Görüldüğü üzere herkesin yaşadığı yer olan dünyada kimi kimseler kazanmakta, kimi kimseler de kaybetmektedir. Dolayısıyla dünya ahiretin kazanıldığı veya kaybedildiği yer olması itibariyle herkes için hayatî ehemmiyet arzetmektedir.
İnsanların ahiretteki yer ve değerleri, dünyadaki inanç, anlayış ve davranışlarına göre belirlenir. Hz. Peygamber (S.A.V.)’in bir hadîs-i şerîfinde beyan buyurulduğu üzere “dünya ahiretin tarlasıdır.” Dünyada ekilen ahirette biçilir. İyilik yapan iyilik bulur. Kötülük yapan da kötülük bulur. Buğday eken buğday biçer, diken eken de diken biçer. Tarlayı işleyen ürün alır, boş bırakan her hangi bir mahsul alamaz. Atalarımızın dediği gibi “Tencereye ne konulursa, kepçeye o gelir.”

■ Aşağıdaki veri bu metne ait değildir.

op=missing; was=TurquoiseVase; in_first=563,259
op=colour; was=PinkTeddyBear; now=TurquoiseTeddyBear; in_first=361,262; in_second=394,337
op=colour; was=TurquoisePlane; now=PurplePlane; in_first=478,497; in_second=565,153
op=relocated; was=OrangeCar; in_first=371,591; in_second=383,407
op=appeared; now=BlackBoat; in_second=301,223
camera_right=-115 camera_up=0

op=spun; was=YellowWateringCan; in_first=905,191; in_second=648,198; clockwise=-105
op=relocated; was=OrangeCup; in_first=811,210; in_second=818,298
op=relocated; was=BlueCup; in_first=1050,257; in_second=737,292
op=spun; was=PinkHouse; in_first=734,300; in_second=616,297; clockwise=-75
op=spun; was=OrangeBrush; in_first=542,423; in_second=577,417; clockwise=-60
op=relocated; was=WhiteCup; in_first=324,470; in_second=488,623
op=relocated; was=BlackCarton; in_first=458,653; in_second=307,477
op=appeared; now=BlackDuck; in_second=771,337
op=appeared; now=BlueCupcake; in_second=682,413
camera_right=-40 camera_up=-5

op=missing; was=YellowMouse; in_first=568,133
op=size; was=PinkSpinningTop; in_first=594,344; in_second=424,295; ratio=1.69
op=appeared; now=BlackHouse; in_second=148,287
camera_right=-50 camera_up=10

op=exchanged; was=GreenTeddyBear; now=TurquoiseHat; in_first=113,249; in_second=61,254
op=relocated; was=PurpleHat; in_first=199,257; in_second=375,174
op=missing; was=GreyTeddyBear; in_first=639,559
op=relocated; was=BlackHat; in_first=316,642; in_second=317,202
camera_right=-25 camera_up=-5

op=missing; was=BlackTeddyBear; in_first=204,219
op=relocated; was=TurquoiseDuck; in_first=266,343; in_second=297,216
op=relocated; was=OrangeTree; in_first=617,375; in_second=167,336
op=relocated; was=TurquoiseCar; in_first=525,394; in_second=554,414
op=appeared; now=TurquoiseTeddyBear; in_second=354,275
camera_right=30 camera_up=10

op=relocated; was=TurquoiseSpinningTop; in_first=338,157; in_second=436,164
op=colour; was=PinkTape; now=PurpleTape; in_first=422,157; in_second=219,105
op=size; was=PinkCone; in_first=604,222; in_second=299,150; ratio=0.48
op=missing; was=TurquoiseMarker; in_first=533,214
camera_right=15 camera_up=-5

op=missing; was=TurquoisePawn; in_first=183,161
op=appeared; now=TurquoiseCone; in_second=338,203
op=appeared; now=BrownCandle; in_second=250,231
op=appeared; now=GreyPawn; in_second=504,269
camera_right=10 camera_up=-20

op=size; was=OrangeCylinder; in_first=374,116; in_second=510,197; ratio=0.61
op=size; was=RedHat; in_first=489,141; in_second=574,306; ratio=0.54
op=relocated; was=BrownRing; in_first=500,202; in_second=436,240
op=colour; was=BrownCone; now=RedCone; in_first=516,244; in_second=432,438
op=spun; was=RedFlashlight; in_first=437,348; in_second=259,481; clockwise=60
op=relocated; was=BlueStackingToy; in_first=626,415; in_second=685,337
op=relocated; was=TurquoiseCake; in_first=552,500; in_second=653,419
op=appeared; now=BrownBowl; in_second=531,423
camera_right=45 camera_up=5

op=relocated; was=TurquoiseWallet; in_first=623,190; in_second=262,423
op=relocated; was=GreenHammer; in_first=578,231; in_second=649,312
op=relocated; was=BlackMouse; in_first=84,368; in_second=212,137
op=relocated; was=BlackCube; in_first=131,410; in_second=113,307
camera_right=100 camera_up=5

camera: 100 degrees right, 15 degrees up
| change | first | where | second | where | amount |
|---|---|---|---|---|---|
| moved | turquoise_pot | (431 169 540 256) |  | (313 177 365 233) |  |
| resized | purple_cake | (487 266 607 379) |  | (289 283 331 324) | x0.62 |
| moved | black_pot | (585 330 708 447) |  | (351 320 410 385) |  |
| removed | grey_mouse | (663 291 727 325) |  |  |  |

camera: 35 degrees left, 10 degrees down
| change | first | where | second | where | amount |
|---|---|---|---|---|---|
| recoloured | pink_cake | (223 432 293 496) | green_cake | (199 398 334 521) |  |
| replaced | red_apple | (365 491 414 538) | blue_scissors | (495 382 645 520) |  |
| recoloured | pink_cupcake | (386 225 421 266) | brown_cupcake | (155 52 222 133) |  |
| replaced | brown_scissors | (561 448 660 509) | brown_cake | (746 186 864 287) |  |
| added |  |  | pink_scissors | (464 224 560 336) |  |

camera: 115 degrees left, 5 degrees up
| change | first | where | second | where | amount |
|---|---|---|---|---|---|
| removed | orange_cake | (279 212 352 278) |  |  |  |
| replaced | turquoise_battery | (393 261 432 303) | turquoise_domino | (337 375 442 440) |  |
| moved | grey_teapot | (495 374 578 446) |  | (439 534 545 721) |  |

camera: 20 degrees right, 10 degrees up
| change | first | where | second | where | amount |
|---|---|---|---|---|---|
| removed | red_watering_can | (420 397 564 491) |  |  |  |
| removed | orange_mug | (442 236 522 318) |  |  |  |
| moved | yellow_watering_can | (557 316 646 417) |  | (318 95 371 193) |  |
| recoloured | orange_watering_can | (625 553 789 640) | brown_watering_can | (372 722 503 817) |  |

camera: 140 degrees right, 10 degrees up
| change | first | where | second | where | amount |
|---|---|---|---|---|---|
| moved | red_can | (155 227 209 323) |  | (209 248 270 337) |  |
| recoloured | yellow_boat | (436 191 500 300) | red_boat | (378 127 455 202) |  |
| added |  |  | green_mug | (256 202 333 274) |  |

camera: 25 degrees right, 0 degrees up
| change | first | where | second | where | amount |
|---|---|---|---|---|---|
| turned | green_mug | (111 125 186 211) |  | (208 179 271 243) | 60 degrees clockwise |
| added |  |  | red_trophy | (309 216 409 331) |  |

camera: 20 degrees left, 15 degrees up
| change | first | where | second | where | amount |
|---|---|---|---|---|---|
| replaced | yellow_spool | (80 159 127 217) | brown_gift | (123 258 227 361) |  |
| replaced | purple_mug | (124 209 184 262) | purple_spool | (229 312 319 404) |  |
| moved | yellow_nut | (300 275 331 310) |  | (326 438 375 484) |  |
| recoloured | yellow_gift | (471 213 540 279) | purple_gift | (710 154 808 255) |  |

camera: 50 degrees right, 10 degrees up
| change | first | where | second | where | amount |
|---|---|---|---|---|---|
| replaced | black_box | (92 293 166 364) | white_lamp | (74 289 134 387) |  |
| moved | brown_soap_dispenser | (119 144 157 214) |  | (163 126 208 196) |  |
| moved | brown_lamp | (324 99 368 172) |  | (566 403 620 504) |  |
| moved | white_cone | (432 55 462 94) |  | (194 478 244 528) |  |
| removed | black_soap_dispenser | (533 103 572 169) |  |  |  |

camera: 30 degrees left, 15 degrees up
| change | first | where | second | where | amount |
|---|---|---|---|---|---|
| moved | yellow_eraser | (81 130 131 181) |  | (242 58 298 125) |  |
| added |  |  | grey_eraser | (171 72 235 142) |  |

Dünya çalışıp kazanma, ahiret de hesap görüp karşılık alma yeridir. Başka bir ifadeyle dünya imtihan yeri, ahiret de sonuçların belirlendiği yerdir.
İnsanlara düşen tarlayı iyi kullanıp verimli ürün almaya ve sınavda başarılı olmaya çalışmaktır. Tabii dünyayı kazanmak da güzel ama ahireti kazanmak daha güzeldir. Çünkü dünya geçici, ahiret kalıcıdır. Aslolan da kalıcı olanı kazanmaktır.
Müslüman ne dünyaya darılmalı, ne de ona sarılmalıdır. Dünyada kalacağı kadar dünyasını, ahirette kalacağı kadar da ahiretini imar etmenin gayreti içinde olmalıdır. Bu hususta sevgili Peygamberimiz (S.A.V.)’in: “Ebedi yaşayacakmış gibi dünyan için çalış, yarın ölecekmiş gibi de ahiretin için çalış.” mealindeki emrine uyulmalıdır. “Dünyası için ahiretini, ahireti için de dünyasını terk eden, sizin en hayırlınız değildir.” mealindeki uyarısı da devamlı göz önünde bulundurulmalıdır.